DynamoDB Single-Table Design

All data lives in one DynamoDB table with a composite primary key (PK, SK) and one global secondary index (GSI1PK, GSI1SK).

Key Schema

EntityPKSKGSI1PKGSI1SK
Pipeline configPIPELINE#{id}CONFIGPIPELINES{id}
Trait resultPIPELINE#{id}TRAIT#{type}
Run stateRUN#{runID}STATE
Run (list copy)PIPELINE#{id}RUN#{runID}
Run logPIPELINE#{id}RUNLOG#{date}#{scheduleID}
EventPIPELINE#{id}EVENT#{timestamp}#{uuid}
LockLOCK#{key}LOCK
RerunRERUN#{rerunID}STATERERUNS{rerunID}
Rerun (list copy)PIPELINE#{id}RERUN#{rerunID}
Readiness cachePIPELINE#{id}READINESS
MARKER (stream trigger)MARKER#{pipeline}{date}#{scheduleID}

Design Decisions

  • Dual-write pattern: Runs and reruns are written to both a truth item (direct lookup + CAS) and a list copy (pipeline-scoped queries)
  • TTL-on-read: DynamoDB TTL deletes are lazy (up to 48h delay), so all reads filter expired items client-side
  • CAS via ConditionExpression: UpdateItem with #version = :expected; ConditionalCheckFailedException maps to (false, nil)
  • Locks via conditional PutItem: attribute_not_exists(PK) OR #ttl < :now

Step Function State Machine

The state machine orchestrates the full pipeline lifecycle in 47 states:

Main Flow

  1. InitDefaults — merge default values for optional fields
  2. CheckExclusion — skip if pipeline is excluded today (calendar/day/date)
  3. AcquireLock — distributed lock (eval:{pipeline}:{schedule})
  4. CheckRunLog — skip if already completed for this date+schedule
  5. ResolvePipeline — load config, resolve archetype, generate UUID run ID
  6. EvaluateTraits — parallel Map state evaluating all traits via evaluator Lambda
  7. CheckEvaluationSLA — alert if evaluation deadline breached
  8. CheckValidationTimeout — hard stop if validation timeout exceeded
  9. CheckReadiness — evaluate combined trait results
  10. TriggerPipeline — execute the configured trigger
  11. PollRunStatus — 30-second Wait → CheckRunStatus loop
  12. CheckCompletionSLA — alert if completion deadline breached
  13. LogResult — write run log entry
  14. ReleaseLock — release distributed lock
  15. CheckDrift — optional post-completion monitoring

Error Handling

Every Task state has a Catch block routing to AlertError, which sends an alert via the orchestrator’s alertError action before transitioning to End.

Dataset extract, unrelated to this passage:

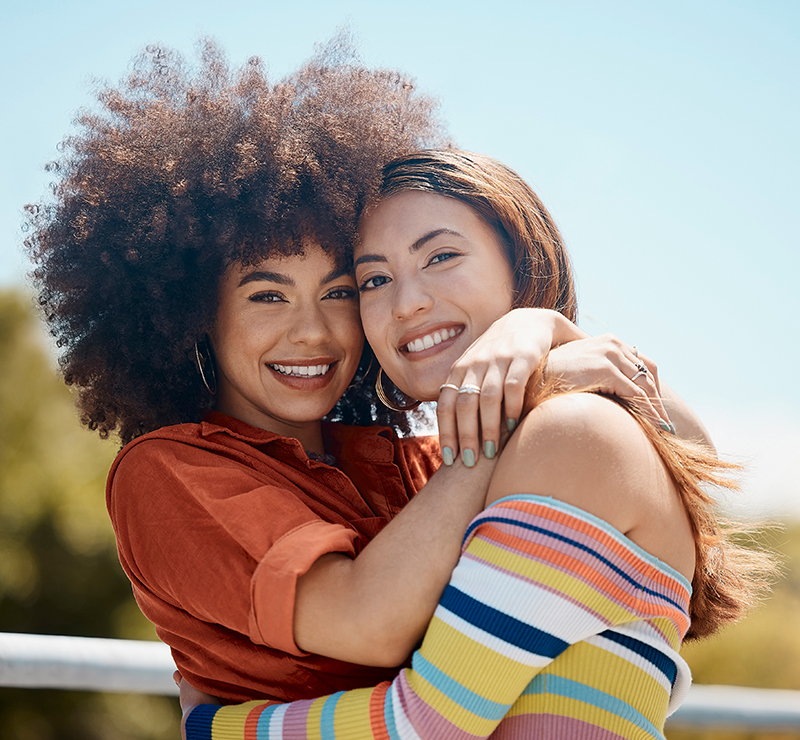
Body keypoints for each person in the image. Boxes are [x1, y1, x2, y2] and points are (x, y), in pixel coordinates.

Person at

Lambda invocations use built-in retry: IntervalSeconds: 2, MaxAttempts: 3, BackoffRate: 2.

ARN Substitution

The ASL template at deploy/statemachine.asl.json uses four substitution variables, resolved by Terraform’s templatefile():

  • ${OrchestratorFunctionArn}
  • ${EvaluatorFunctionArn}
  • ${TriggerFunctionArn}
  • ${RunCheckerFunctionArn}

Lambda Handlers

stream-router

Processes DynamoDB Stream events. Filters for MARKER# records (written when a pipeline needs evaluation), extracts pipelineID, date, and scheduleID from the record, and starts a Step Function execution with a deterministic name for dedup.

orchestrator

Multi-action dispatcher invoked by 10+ Step Function states. Each call specifies an action field:

ActionPurpose
checkExclusionCalendar and day-of-week exclusion check
acquireLockDistributed lock acquisition
checkRunLogExisting run log lookup
resolvePipelineLoad config + archetype, generate run ID
checkReadinessEvaluate combined trait results
checkEvaluationSLAEvaluation deadline check
checkCompletionSLACompletion deadline check
checkValidationTimeoutHard validation timeout
logResultWrite run log entry
releaseLockRelease distributed lock
checkDriftPost-completion trait drift detection
alertErrorSend error alert

evaluator

Evaluates a single trait using the HTTP evaluator runner (HTTPRunner). Receives trait type, evaluator path, config, timeout, and TTL. Stores the result in DynamoDB and returns the status.

trigger

Executes the pipeline trigger with CAS state transitions:

  1. CAS PENDING → TRIGGERING
  2. Execute trigger (Glue, EMR, HTTP, etc.)
  3. CAS TRIGGERING → RUNNING (success) or TRIGGERING → FAILED (error)

run-checker

Delegates to trigger.Runner.CheckStatus() to poll the running job. Returns running, succeeded, or failed state.